Pipeline Standards Wars

Why have one standard when you can have two? And why get along, when you can engage in trench warfare? Oil IT Journal observed the fun and fireworks at meetings of the ISAT and PODS user groups. Pipeliners are big-time consumers of GIS and whichever model is used, the results, in terms of geographic impact, are pretty convincing.

In the beginning was the Gas Research Institute – a well-endowed government body with budget and mandate to perform R&D to support the US gas industry. What better project for such an organization than a pipeline data model? Thus was born the Integrated Spatial Analysis Techniques (ISAT) data model. ISAT defines a relational data structure for pipeline hierarchy, centerline, facilities, and related events such as line crossings and other ‘events.’ Note that ISAT does not per-se have a GIS component.

The ‘fork’

When the halcyon days of government- funded research ended, the Gas Research Institute, downsized into the Gas Technology Institute, was no longer capable of keeping a tight rein on ISAT. Meanwhile, a participant in the original project, MJ Harden, had built a successful graphical front end to the ISAT model – ‘PipeView.’ All this led to what the open source software folks would call a ‘fork’ – with one ‘ISAT’ still closely associated with MJ Harden and PipeView, and another ‘ISAT’ – ‘ISAT 2’ a.k.a. the Pipeline Open Data Standard (PODS) developing separately.
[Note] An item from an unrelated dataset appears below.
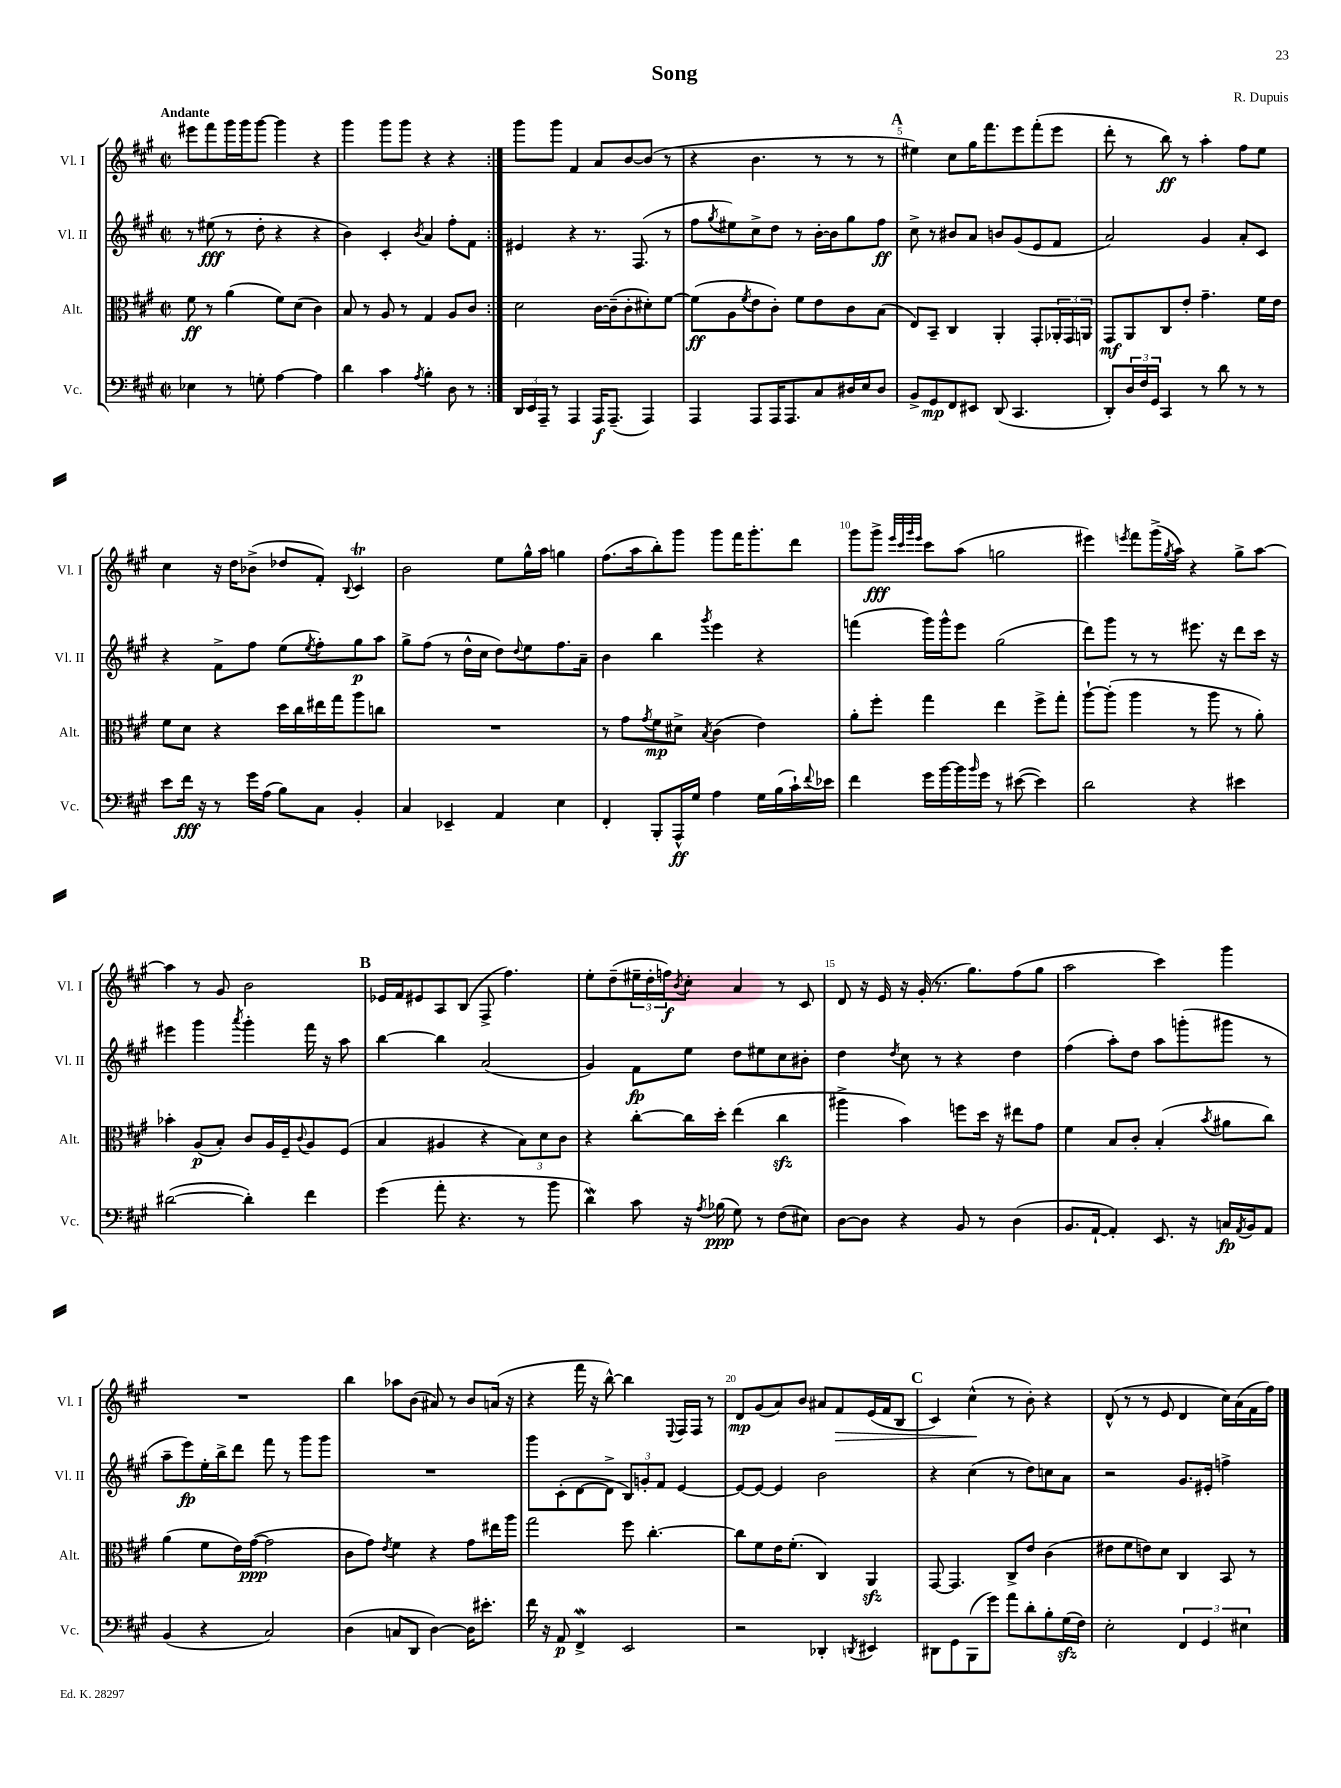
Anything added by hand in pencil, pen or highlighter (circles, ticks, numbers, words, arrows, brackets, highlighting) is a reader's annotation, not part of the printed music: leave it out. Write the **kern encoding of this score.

The GTI appears to lend such weight as it has these days to the PODS flavor of ISAT. Both ISAT and PODS had informal user group meetings at the ESRI PUG.


ISAT 1 was designed to be GIS, database and application independent. While it had Intergraph leanings in its early days, now GIS extensions have been developed for Microstation/MGE, AutoCAD and ArcView. MJ Harden – who now maintain the model – claims that over 100,000 miles of pipeline are currently modeled in ISAT 1, that 19 companies use ISAT and 24 applications are based on the model. A new website is shortly to go live at www.isatmodel.org. ISAT offers queries such as “what locations have questionable CIS readings with numerous corrosion anomalies in class 3 or 4 areas.” The new ‘expanded ISAT’ meets increased reporting requirements from the Office of Pipeline Surveys (OPS). All graphical information is stored in SDE. A move to the ESRI GeoDatabase environment is planned.


The official rational behind PODS/ISAT 2 was to add liquid handling to the GRI gas-only data model and to better address business requirements. There were undoubtedly other reasons for the new modeling effort linked to MJ Harden’s dominance in the ‘ISAT 1’ world. GTI project manager Keith Leewis officially handed over the intellectual property of the ISAT data model to PODS (on a non-exclusive basis), along with the www.isat.org website. More from www.pods.org.

Killer app.

Whatever standard you favor, GIS is a real ‘killer app.’ for the pipeline community. ‘Alignment sheets’ show dents, buckles and corrosion as measured by pig surveys against backdrops of photo imagery and vector plots of pipeline route and land use. Spatial queries are particularly useful in correlating parameters such as corrosion risk with environmental sensitivity.